There is also a “penetrating TBI”, meaning something (shrapnel for example) has breached the skull and the membrane covering of the brain, the dura. There are also blast injuries to the brain, which in simplified terms means that the brain has been blasted and bruised inside the closed confines of the skull. Since the brain is crucial to executive decision making, personality, judgment, and countless other functions, any brain injury is meaningful to both the veteran and the caregiver.
Some of the symptoms of TBI are headaches, intermittent dizziness, and fatigue, which can be initially shrugged off as adjusting to life in the community. Additional symptoms such as blurred vision, more consistent dizziness and balance issues, restlessness and agitation benefit from treatment. Though the veteran may be unclear about their behavior, when memory and concentration issues complicate the relationship and household, getting help cannot be ignored. Some of these symptoms may also be in reaction to vestibular (inner ear) issues, and having the correct diagnosis is important for VA ratings and treatment.
Traumatic Brain Injury remains one of the most challenging undiagnosed conditions of the recent conflicts. If you know that you are seeing personality changes, memory issues, balance, dizziness, insomnia, and/or frustration that manifests itself in anger or isolation, please ask for an evaluation ruling out an undiagnosed TBI. Persist. Even if you’re told that playing football in high school is the root cause, remember that blasts and concussions are cumulative, and there is a rare FOB that didn’t take incoming rounds.

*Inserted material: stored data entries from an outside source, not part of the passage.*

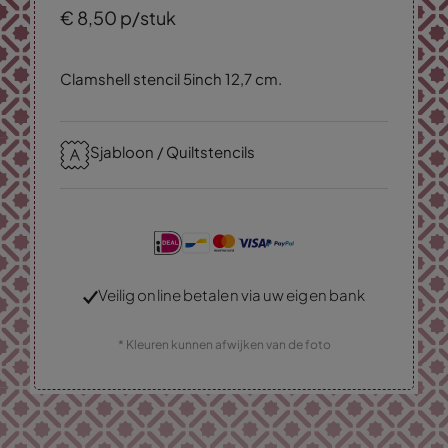
€
8,
50
p/stuk
Clamshell stencil 5inch 12,7 cm.
Sjabloon / Quiltstencils
Veilig online betalen via uw eigen bank
* Kleuren kunnen afwijken van de foto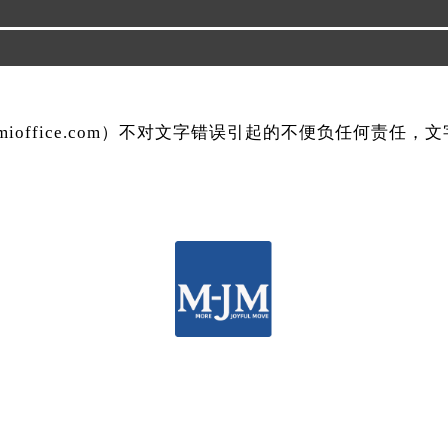
mmioffice.com）不对文字错误引起的不便负任何责任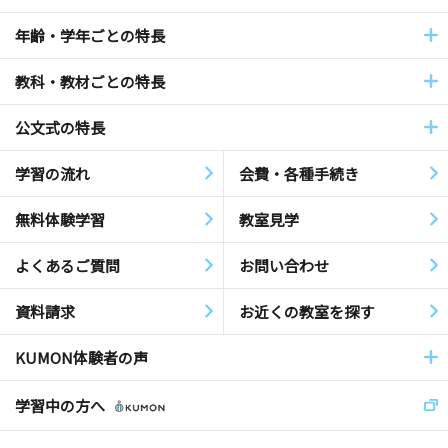
年齢・学年ごとの特長
教科・教材ごとの特長
公文式の特長
学習の流れ
会費・各種手続き
無料体験学習
教室見学
よくあるご質問
お問い合わせ
資料請求
お近くの教室を探す
KUMON体験者の声
学習中の方へ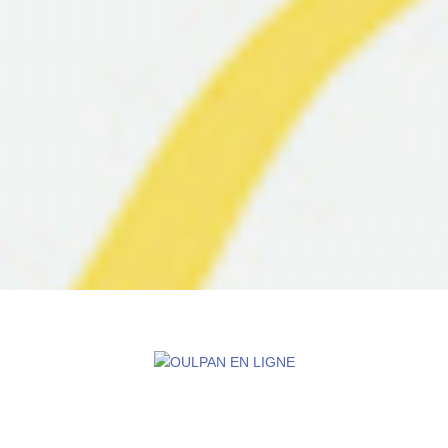
PROFESSEURS
OULPANS
ANNUAIRE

Traumatic brain injury may also not show up right away, but over time, and unusual, agitated behavior that may include unfiltered speech can baffle and test all concerned. Relationships are often affected, and there is challenge to holding down a job, resuming the former routines, and fulfilling ordinary family roles.

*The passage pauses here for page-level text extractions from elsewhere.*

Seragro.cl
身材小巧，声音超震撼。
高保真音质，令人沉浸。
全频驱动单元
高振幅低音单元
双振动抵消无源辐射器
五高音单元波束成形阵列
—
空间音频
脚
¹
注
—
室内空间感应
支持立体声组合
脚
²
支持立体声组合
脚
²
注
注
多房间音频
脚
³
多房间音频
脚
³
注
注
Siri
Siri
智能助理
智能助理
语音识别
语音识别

Communication and denial are common before diagnosis and persistence in seeking help is encouraged. Leaving the brain injury undiagnosed or untreated can strain the best of marriages and partnerships. As a caregiver walking on eggshells wary of a sharp comment, seeing the veteran forget how to drive home from a familiar place, or suddenly withdrawal from the family or relationship are additional signs. Your family member may have no idea that there is something wrong until it becomes very obvious, or the relationship is tested beyond the breaking point.
With neurological assessments and cognition testing, the severity of the brain injury can be determined, and treatment plans coordinated. Sometimes the most difficult thing for the caregiver is to convince the vet there IS something organically wrong, and it's important to seek treatment.
It's important to remember this is a physical brain injury, and that significant recovery options should be considered and researched as everyone is unique. Interestingly, we have the NFL and football players bringing TBI into the news and urging new and innovative treatments. Know that help exists, and be vigilant in seeking help.
If there is an undiagnosed TBI in your household, continue to keep a journal of symptoms that show a pattern to share with the care team. Help and improvement is possible with treatment, and learning more helps everyone in the care team and extended family and friends making things more supportive - rather than more isolating. There are excellent resources for living with TBI and for newer innovative treatments such as Hyperbaric Oxygen Treatment; look at what is best for you and your family.